Recently, there are increasing reports that most datasets can be actually stored in disks of a single off-the-shelf workstation, and utilizing out-of-core methods is much cheaper and even faster than using a distributed system. For these reasons, out-of-core methods have been actively developed for machine learning and graph processing. The goal of this paper is to develop an efficient out-of-core matrix completion method based on coordinate descent approach. Coordinate descent-based matrix completion (CD-MC) has two strong benefits over other approaches: 1) it does not involve heavy computation such as matrix inversion and 2) it does not have step-size hyper-parameters, which reduces the effort for hyper-parameter tuning. Existing solutions for CD-MC have been developed and analyzed for in-memory setting and they do not take disk-I/O into account. Thus, we propose OCAM, a novel out-of-core coordinate descent algorithm for matrix completion. Our evaluation results and cost analyses provide sound evidences supporting the following benefits of OCAM: (1) Scalability – OCAM is a truly scalable out-of-core method and thus decomposes a matrix larger than the size of memory, (2) Efficiency – OCAM is super fast. OCAM is up to 10x faster than the state-of-the-art out-of-core method, and up to 4.1x faster than a competing distributed method when using eight machines.

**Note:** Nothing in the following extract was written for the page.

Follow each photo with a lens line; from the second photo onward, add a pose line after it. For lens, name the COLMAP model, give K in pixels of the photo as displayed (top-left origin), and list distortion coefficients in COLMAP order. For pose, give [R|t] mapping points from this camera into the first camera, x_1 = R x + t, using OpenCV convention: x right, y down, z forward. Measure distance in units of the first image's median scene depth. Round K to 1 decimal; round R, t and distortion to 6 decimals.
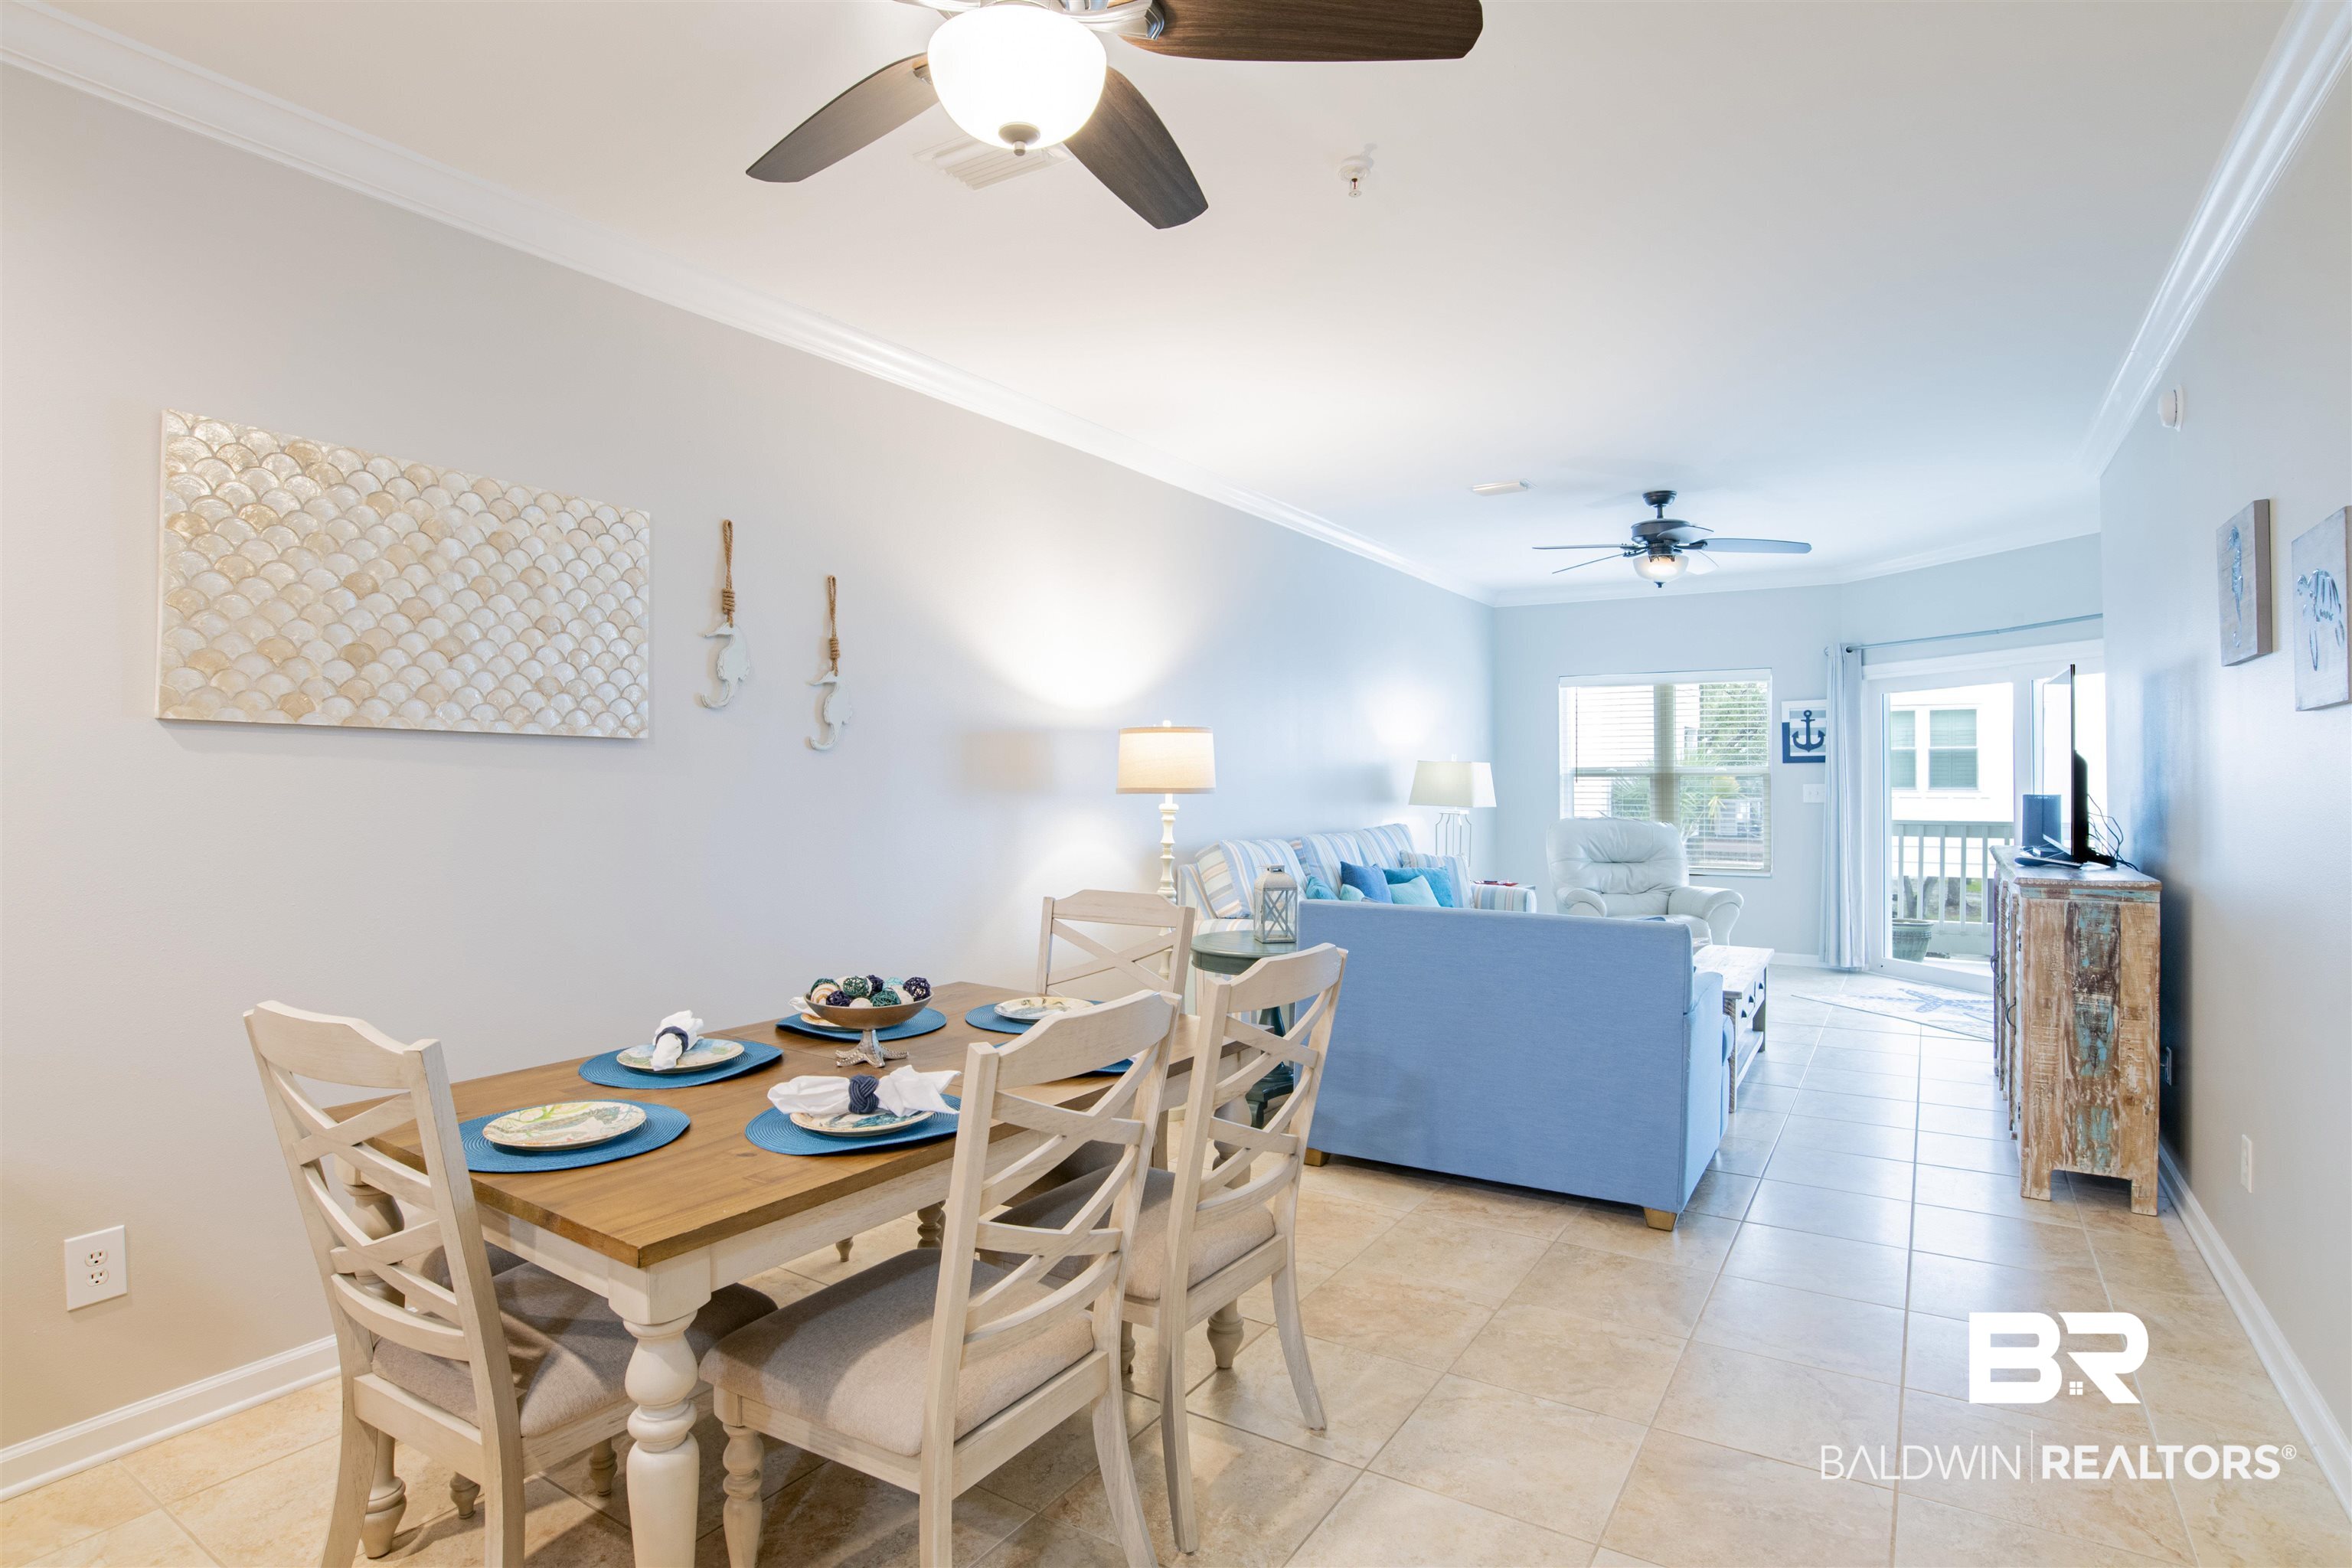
lens RADIAL K [[1201.7, 0, 1207.2], [0, 1201.7, 785.3], [0, 0, 1]] dist [-0.035192, 0.020187]
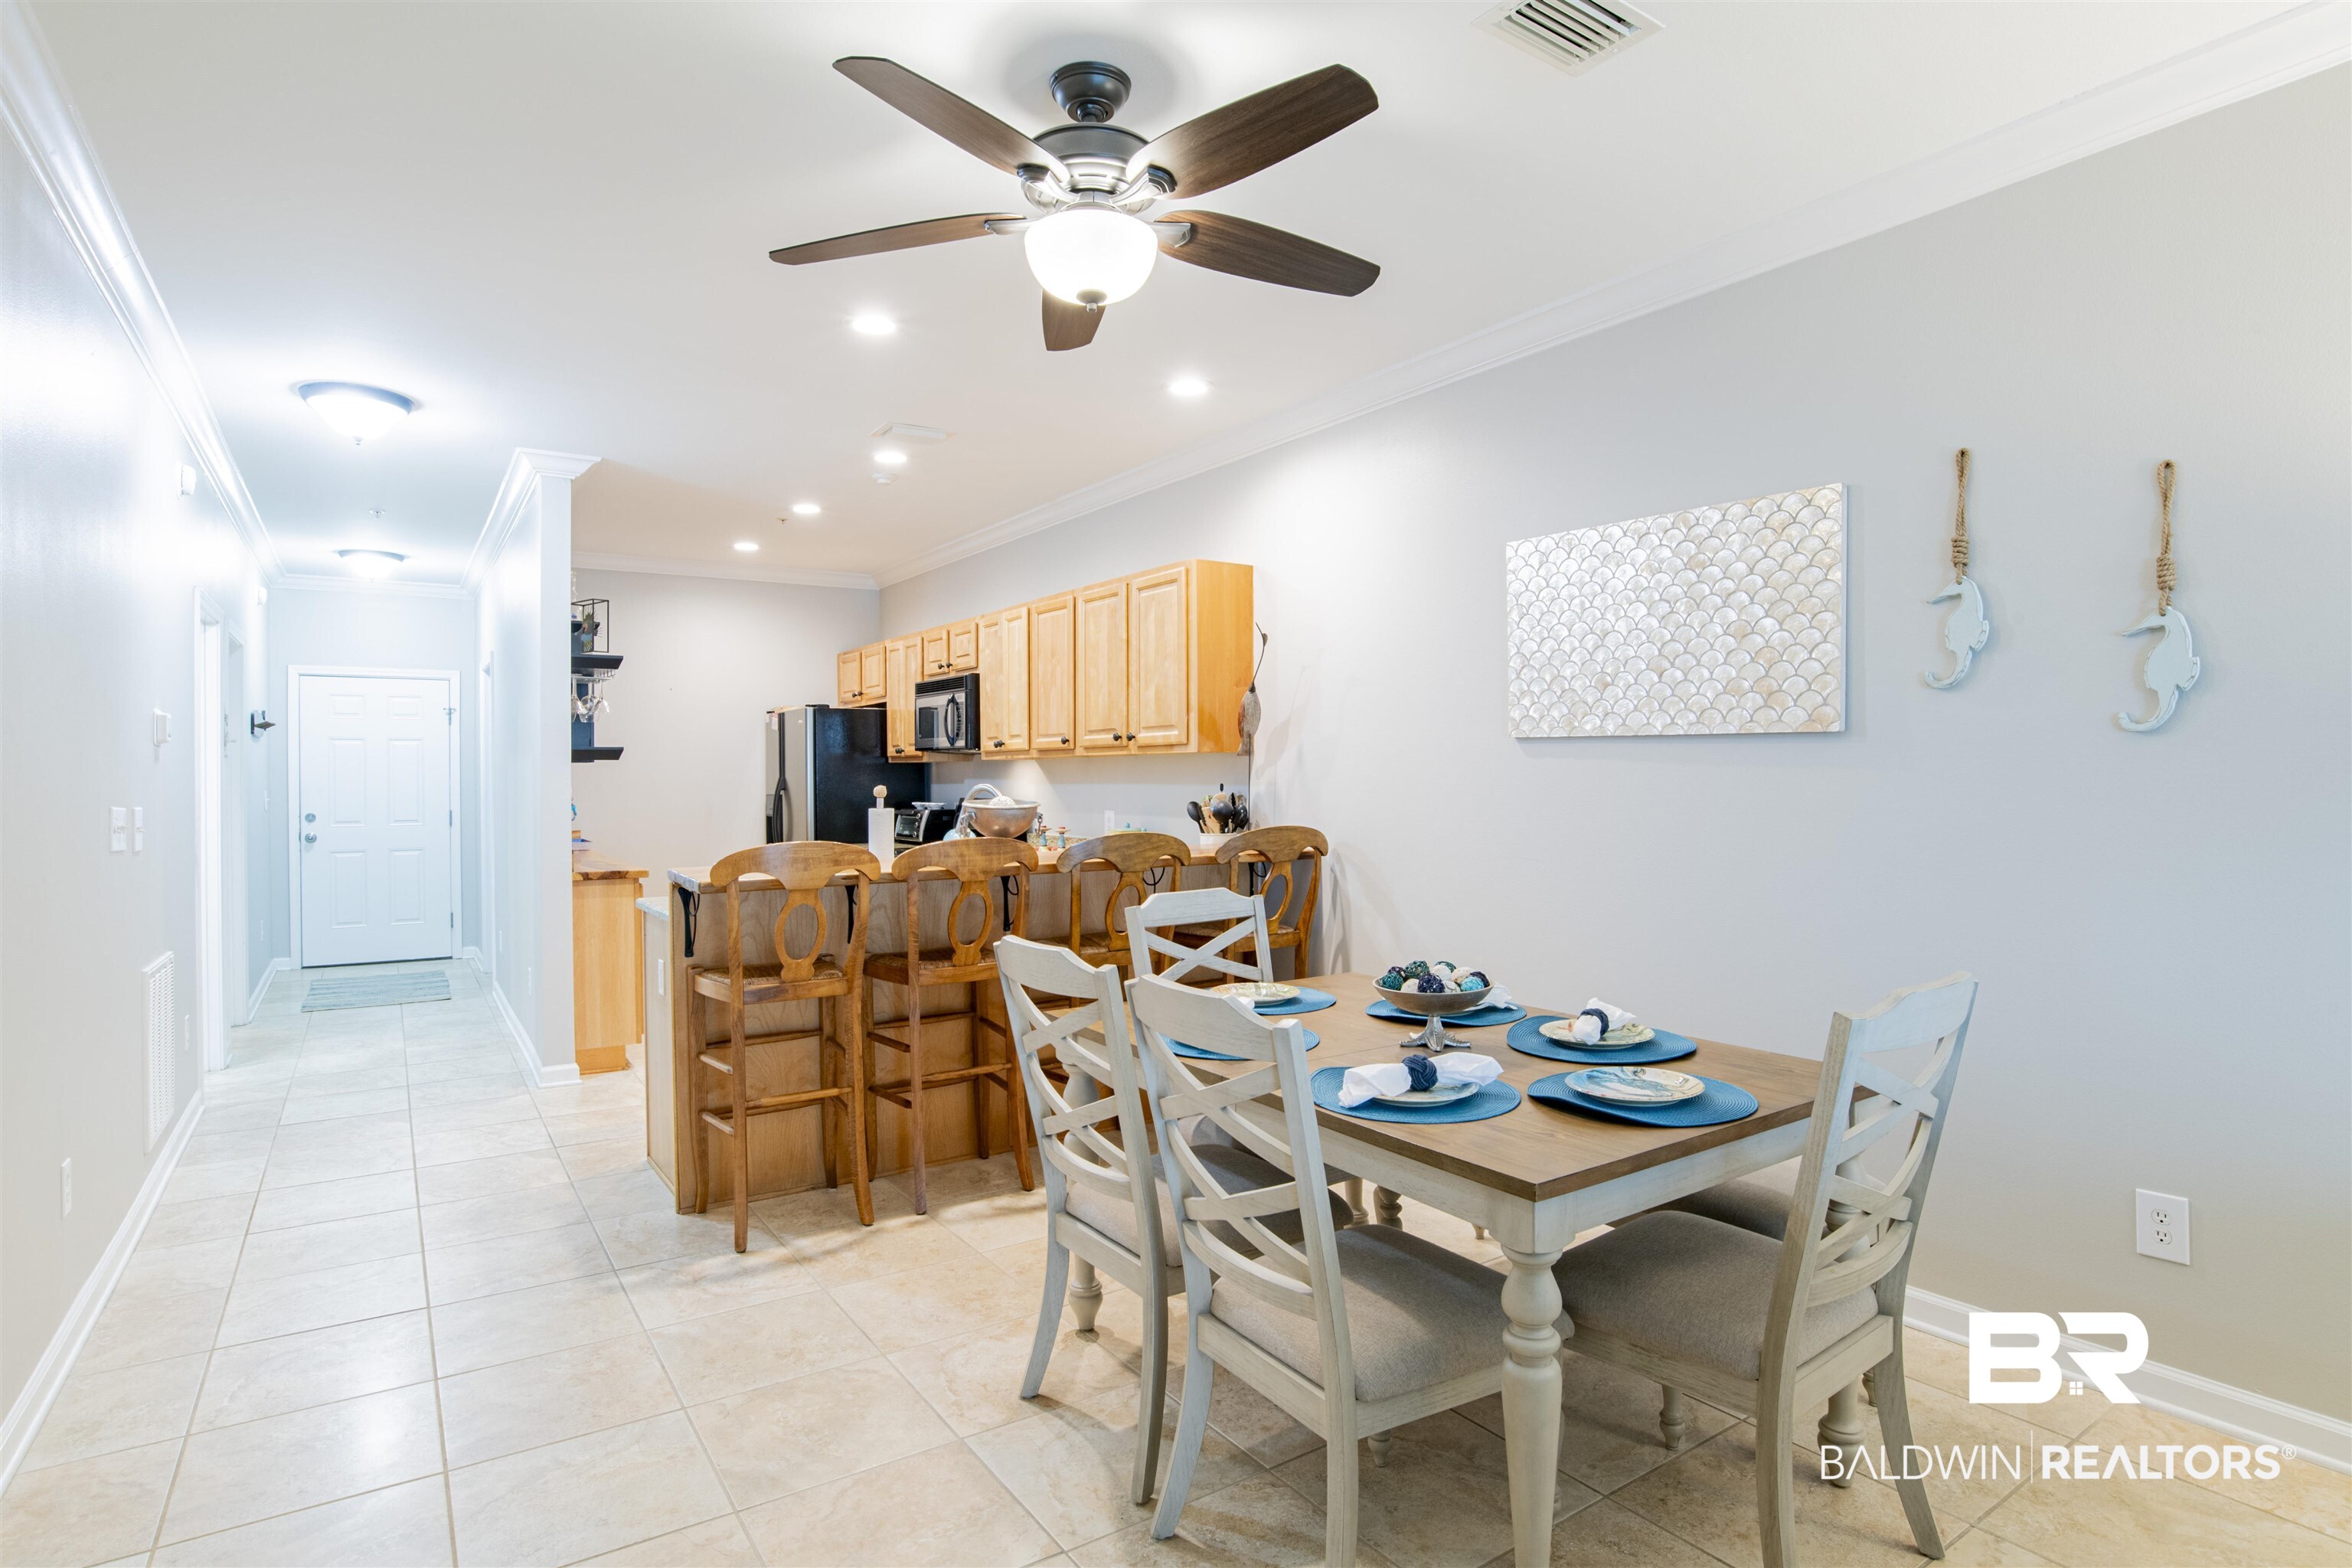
lens RADIAL K [[1223.0, 0, 1175.3], [0, 1223.0, 786.1], [0, 0, 1]] dist [-0.056333, 0.024500]
pose [[-0.415278, 0.013185, -0.909599, 0.401570], [0.002520, 0.999908, 0.013343, -0.007210], [0.909691, 0.003249, -0.415273, 0.633073]]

- OCAM: Out-of-core Coordinate Descent Algorithm for Matrix Completion (Information Sciences, 2019)
- Dongha Lee, Jinoh Oh, Hwanjo Yu
- OpenMP library
- Parameters for build-gcsc
Parameter | Default | Description |
---|---|---|
-n <int> |
4 | The number of concurrent threads |
-g <int> |
16 | The size of a grid |
-d <int> |
0 | 0 : build the GCSC file on memory, 1 : build the GCSC file on disk |
- Parameters for train-ocam
Parameter | Default | Description |
---|---|---|
-k <int> |
40 | The rank size of factor matrices |
-l <float> |
0.01 | The regularization coefficient |
-t <int> |
5 | The number of total iterations |
-n <int> |
4 | The number of concurrent threads |
-g <int> |
16 | The size of a grid |
-o <int> |
0 | 0 : OCAM, 1 : OCAM-opt |
- This code is implemented based on the author code of Yu et al., "Scalable Coordinate Descent Approaches to Parallel Matrix Factorization for Recommender Systems", in ICDM, 2012.
- We recommend you to use a solid-state disk (SSD) for efficient and scalable matrix factorization.